---- SELECTED EXCERPT

John Bradshaw - The Trail of Tears
John Bradshaw - The Trail of Tears

This is It Is Written. I'm John Bradshaw. Thanks for joining me. You can't hear the sounds now, but you can imagine. This is, or was, New Echota. For a time, for one people group, it was the center of the world. In 1825, New Echota became the capital of the Cherokee Nation. There was a courthouse here. The first Indian-language newspaper was printed here. There was a council house. The home of missionary Samuel Worcester was here. There were stores. It was a small sort of settlement, but extraordinarily important. And when councils were held here, hundreds of Cherokee would gather. But eventually, soldiers would fill this place, and the people for whom these lands had been home for hundreds or, or thousands of years, would be removed and marched 800 miles on what the Cherokee would call "Nunna daul Tsuny," "The Place Where They Cried".

We know it today as the Trail of Tears. Entire people groups would be dispossessed of their land. Thousands would die in a series of acts of gross inhumanity. The United States had been populated by Native Americans, American Indians. Hundreds of tribes lived across what would become the 49 states, with Hawaii being the exception. From the Wabanaki in Maine in the Northeast to the Navajo and the Chumash in the Southwest, from the Muckleshoot and the Quinault in Washington and the Aleuts and Athabascans in Alaska to the Seminoles in Florida in the Southeast, North America was Indian country. Europeans first came to what we'd now call the United States early in the 1500s. Settling here didn't come easy, and to begin with, it didn't go well at all.

--------
---- DATA SECTION

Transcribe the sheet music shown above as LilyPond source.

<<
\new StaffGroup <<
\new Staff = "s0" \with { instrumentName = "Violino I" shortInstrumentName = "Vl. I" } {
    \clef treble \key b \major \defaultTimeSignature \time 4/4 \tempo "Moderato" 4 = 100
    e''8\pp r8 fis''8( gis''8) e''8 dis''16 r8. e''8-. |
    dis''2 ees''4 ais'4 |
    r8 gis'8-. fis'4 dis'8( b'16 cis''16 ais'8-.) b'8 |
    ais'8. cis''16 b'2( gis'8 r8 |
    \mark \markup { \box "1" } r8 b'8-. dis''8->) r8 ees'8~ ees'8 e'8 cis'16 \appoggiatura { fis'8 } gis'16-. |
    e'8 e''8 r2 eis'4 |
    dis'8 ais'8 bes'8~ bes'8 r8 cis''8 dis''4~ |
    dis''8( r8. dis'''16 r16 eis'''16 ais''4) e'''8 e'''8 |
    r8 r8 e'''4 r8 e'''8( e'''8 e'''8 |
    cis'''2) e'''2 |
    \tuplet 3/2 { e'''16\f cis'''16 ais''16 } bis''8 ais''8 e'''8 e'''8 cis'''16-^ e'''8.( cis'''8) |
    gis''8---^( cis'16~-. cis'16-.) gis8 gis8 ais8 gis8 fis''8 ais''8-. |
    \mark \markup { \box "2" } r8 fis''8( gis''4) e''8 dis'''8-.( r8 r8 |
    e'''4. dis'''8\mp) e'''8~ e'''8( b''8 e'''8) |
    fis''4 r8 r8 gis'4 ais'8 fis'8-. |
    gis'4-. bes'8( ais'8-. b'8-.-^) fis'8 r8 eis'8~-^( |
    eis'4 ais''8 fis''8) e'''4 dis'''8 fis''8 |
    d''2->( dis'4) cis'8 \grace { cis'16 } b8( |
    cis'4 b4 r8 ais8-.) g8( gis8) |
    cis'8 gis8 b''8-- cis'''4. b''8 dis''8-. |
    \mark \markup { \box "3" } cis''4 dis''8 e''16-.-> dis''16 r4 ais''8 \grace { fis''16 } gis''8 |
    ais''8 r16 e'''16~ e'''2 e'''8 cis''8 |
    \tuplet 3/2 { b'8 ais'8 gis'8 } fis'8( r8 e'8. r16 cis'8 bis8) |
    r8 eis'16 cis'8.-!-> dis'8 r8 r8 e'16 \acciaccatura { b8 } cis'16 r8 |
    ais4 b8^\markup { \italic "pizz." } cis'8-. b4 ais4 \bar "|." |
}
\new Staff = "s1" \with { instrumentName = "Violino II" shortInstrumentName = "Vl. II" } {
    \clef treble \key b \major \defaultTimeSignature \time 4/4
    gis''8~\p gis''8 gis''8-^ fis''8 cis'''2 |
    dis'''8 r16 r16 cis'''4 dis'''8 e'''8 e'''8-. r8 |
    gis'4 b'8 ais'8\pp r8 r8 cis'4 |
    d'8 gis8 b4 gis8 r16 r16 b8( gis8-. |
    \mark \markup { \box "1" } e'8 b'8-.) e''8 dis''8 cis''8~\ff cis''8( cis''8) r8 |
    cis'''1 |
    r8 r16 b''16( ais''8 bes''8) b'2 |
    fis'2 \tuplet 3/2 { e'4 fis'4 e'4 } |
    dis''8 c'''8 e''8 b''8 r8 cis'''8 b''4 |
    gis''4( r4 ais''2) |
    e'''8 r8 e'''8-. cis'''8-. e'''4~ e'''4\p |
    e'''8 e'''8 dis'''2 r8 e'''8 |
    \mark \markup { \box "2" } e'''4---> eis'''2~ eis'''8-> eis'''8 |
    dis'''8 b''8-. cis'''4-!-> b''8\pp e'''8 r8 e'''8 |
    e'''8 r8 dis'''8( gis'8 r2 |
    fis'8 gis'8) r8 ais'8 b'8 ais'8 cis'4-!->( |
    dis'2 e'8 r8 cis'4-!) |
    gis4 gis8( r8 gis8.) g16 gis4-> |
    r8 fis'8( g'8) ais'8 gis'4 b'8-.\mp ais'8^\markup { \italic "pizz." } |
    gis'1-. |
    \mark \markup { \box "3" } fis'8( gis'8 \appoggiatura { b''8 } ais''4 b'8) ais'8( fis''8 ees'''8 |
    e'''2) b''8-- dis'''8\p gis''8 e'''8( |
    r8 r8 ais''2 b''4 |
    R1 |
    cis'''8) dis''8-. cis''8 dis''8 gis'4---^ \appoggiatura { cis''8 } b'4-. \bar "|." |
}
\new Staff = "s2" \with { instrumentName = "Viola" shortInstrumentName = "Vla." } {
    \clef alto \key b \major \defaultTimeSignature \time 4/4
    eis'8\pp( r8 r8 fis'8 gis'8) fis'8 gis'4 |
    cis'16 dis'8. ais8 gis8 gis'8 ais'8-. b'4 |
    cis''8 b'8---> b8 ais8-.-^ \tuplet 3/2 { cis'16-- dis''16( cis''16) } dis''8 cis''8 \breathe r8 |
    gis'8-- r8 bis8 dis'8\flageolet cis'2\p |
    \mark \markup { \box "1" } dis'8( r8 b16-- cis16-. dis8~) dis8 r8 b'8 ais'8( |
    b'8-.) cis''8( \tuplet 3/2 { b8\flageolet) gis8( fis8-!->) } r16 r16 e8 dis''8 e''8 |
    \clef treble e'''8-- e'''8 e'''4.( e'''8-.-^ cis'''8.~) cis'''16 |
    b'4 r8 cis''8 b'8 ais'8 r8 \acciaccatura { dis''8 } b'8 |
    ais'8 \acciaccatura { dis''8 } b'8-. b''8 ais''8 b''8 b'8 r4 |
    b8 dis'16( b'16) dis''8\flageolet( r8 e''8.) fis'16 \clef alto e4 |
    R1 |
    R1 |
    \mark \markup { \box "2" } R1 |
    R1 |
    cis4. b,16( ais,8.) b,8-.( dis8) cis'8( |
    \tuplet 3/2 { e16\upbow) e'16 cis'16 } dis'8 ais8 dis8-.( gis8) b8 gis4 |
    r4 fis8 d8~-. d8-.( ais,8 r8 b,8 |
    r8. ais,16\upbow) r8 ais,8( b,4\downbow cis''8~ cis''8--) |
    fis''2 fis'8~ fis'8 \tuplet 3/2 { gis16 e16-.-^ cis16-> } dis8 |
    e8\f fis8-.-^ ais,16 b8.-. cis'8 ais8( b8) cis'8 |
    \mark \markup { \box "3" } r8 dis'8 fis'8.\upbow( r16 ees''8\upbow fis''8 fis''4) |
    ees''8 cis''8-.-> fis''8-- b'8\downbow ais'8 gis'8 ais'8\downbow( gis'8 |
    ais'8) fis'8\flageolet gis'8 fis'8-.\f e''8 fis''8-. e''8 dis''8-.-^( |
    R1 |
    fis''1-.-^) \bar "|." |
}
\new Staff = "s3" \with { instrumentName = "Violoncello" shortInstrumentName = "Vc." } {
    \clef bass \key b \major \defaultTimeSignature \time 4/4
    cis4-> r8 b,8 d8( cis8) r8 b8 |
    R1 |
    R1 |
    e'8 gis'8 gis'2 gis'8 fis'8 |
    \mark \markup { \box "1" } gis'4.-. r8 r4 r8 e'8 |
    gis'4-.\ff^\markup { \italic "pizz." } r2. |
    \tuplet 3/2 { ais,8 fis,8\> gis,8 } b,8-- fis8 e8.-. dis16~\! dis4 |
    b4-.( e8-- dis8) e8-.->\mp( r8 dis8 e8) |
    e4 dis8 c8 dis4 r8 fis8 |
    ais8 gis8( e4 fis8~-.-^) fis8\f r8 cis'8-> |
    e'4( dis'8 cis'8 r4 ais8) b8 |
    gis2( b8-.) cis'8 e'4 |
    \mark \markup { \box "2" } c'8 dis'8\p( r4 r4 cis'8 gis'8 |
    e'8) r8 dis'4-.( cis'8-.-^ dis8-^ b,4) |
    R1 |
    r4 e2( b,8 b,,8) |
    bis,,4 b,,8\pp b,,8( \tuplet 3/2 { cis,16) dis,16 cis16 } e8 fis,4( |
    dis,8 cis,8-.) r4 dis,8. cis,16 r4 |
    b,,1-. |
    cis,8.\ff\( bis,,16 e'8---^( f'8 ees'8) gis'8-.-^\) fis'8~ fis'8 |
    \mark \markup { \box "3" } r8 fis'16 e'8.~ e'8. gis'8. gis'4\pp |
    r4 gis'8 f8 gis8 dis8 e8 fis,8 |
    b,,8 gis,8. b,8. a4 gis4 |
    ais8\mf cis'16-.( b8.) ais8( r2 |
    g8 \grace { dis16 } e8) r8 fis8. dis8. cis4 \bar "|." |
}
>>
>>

--------

- TASKS:
1) Summarize the Trail of Tears excerpt in two sentences.
2) In the Trail of Tears excerpt, swap "inhumanity" for "cruelty" and write out the passage starting with "We know it today" and going on through "well at all.".
3) Explain why the Trail of Tears excerpt describes North America as Indian country.
The records have no connection to the text.

- TASK-BY-TASK RESULTS:
1) In 1825, New Echota became the capital of the Cherokee Nation, a small but extraordinarily important settlement with a courthouse, a council house, stores, and the place where the first Indian-language newspaper was printed. Soldiers would later fill it, and the Cherokee would be removed and marched 800 miles on what we know today as the Trail of Tears, on which thousands would die.

2)
We know it today as the Trail of Tears. Entire people groups would be dispossessed of their land. Thousands would die in a series of acts of gross cruelty. The United States had been populated by Native Americans, American Indians. Hundreds of tribes lived across what would become the 49 states, with Hawaii being the exception. From the Wabanaki in Maine in the Northeast to the Navajo and the Chumash in the Southwest, from the Muckleshoot and the Quinault in Washington and the Aleuts and Athabascans in Alaska to the Seminoles in Florida in the Southeast, North America was Indian country. Europeans first came to what we'd now call the United States early in the 1500s. Settling here didn't come easy, and to begin with, it didn't go well at all.

3) Hundreds of tribes lived across what would become the 49 states, with Hawaii being the exception. They ranged from the Wabanaki in Maine to the Navajo and Chumash in the Southwest, the Muckleshoot and Quinault in Washington, the Aleuts and Athabascans in Alaska, and the Seminoles in Florida.